• Extract:
Friday, September 10, 2010

When the world turn against you.

I found this article when i'm in a depression. And it had helped me to see things from a different perspective. I'm still learning to forgive and let go though the hatred and wrath is rooting in my heart. It's hard and times heal nothing. I can only turn to Him. Thought of sharing it with my readers, hoping it will guide you in some way too.


"Get up, we must go. Here comes the man who has turned against me." (Matthew 24:46)

The words were spoken to Judas. But they could have been spoken to anyone. They could have been spoken to John, to Peter, to James. They could have been spoken to Thomas, to Andrew, to Nathanael. They could have been spoken to the Roman soldiers, to the Jewish leaders. They could have been spoken to Pilate, To Herod, to Caiaphas. They could have been spoken to every person who praised him last Sunday but abandoned him tonight.

Everyone turned against Jesus.

Though the kiss was planted by Judas, the betrayal was committed by all. Every person took a step, but no one took a stand. As Jesus left the garden he walked alone. The world had turned against him. He was betrayed.

• Dataset extract:
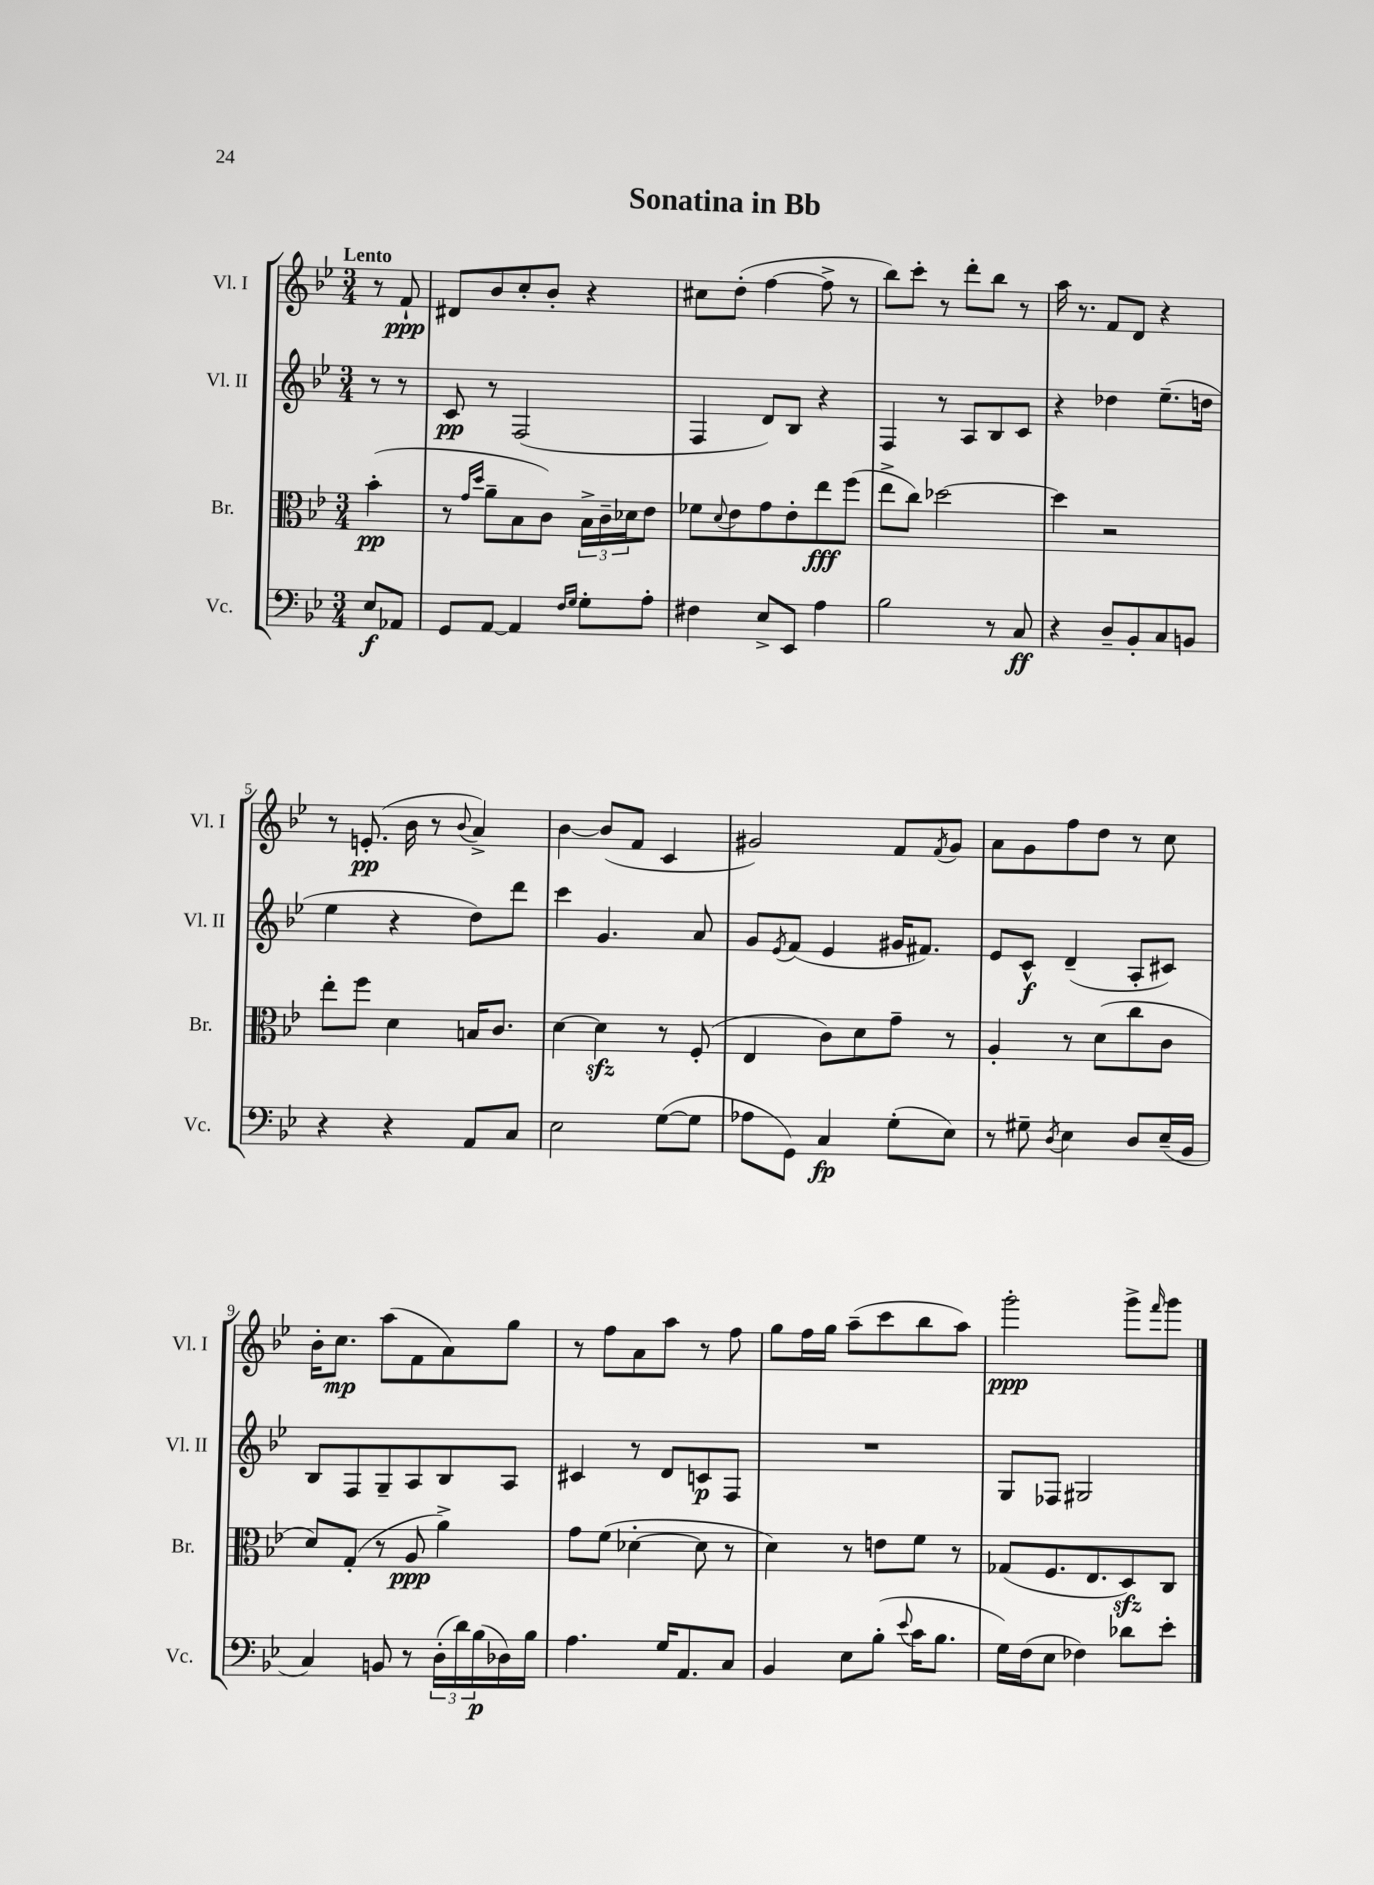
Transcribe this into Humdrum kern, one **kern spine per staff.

• Directives:
1. In the blog post, who planted the kiss?
2. Quote everything in the blog post from "The words were" down to "turned against Jesus.".

• Set of answers:
1. Judas planted the kiss.

2.
The words were spoken to Judas. But they could have been spoken to anyone. They could have been spoken to John, to Peter, to James. They could have been spoken to Thomas, to Andrew, to Nathanael. They could have been spoken to the Roman soldiers, to the Jewish leaders. They could have been spoken to Pilate, To Herod, to Caiaphas. They could have been spoken to every person who praised him last Sunday but abandoned him tonight.

Everyone turned against Jesus.